The symptoms are the following, at seemingly random time of the day, we receive the following alert:
"QMC on machine XXXXX reports that one or more Qlikview Distribution Services failed to respond. Please check QMC for more info"
And sometimes, we also receive at the same time another alert:
"The service 'ReloadEngine@XXXXX ' is down. Service Url is http://XXXXX :4720/QDS/Service"
 
For the context:
We were using Qlikview 11.2 until recently, we upgraded to the version 12.9. Initial release, going to 12.7 first and then to 12.8. The problem appeared when we first upgraded to 12.7, and the situation changed with Qlikview 12.8 SR 2 ( 12.80.20200.0).
The first failed were correlated to an overload of the CPU during the reload of some reports. Since then, we've optimized the queries and overall it reduced the occurrence of the alert, although not completely avoiding it.
We also, when it first appeared, applied a daily restart of services, which helped but did not solve the problem. We later removed it with the latest version, as it seemed suboptimal in this new setup, which in turns reduced the frequency.
To get to this point, we followed the guides to help troubleshoot the problem: 
 
 
It seems that part of it is also related to the reload with Nprinting, triggering the issue.  
With the 12.8 SR2 version, one of the patch notes seemed to target a similar issue - QV-22417 - QVS crashed intermittently under heavy load and interaction:
"The QVS server crashed intermittently while evaluating QlikView chart object calculations. 
This was not caused by any specific calculation but was mainly connected to concurrency around shared chart objects, particularly sessions connecting/disconnecting and fast type changes of linked shared objects. 
Multiple additional synchronizations and safeguards have been introduced to safely handle sharing sessions attaching and detaching. 
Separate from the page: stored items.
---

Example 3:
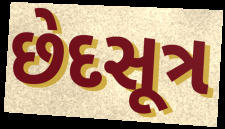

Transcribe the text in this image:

છેદસૂત્ર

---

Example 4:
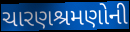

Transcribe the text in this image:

ચારણશ્રમણોની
Shared object with linked (replicated) object type changes have been restricted to safe combinations."
 
 
After the change from 12.8 IR to 12.8 SR2, the qlikview distribution service fails with the reload engine, changed a little in behaviour:
It now appears at seemingly random time, without regularity in the time of day, and also more often. Even though 
the specs of the server have been increased a little, because we also want to shift from using Qlikview Plugin to Ajax for the user to access the reports, and so to keep a margin of memory. 
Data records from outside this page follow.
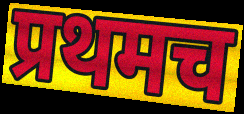
प्रथमचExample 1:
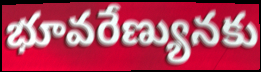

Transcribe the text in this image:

భూవరేణ్యునకు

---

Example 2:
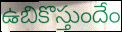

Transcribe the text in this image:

ఉబికొస్తుందేం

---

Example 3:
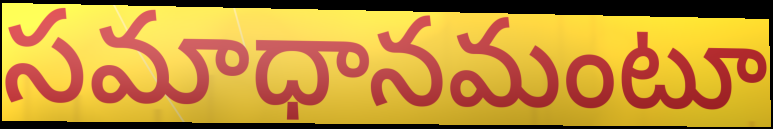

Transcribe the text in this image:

The server is using Microsoft windows server 2019 Standard, the CPU is  2.30GHz, over 8 cores, with 72 Gb of memory.
This server is dedicated to Qlikview and currently still in test, meaning not accessed by end users, only admins.
We've also tried to cap CPU usage and uncap it (65 %, 95%, 100%) without changes.  Currently, it is capped at 95%.
We've analyzed the logs as well without finding clues or much trace.
Following the advice from this guide:
We've looked up the performance, although it only seems to point to the consequence, with a high CPU consumption after the service failure.
 
In 12.9, the issue still persists, even with little load on the server except Qlikview, Nprinting and me as the only user connected. 
 
Has anyone encountered a similar issue or has a clue of what would cause the distribution failure ? 
 
 

 

Labels (1)
10 Replies
QGTFS
Contributor III
Contributor III
Author

Sorry I spotted my mistake in the config file, with whitespace left, " GetQdsInfoTimeOutInMs ". I've updated it, and currently is testing.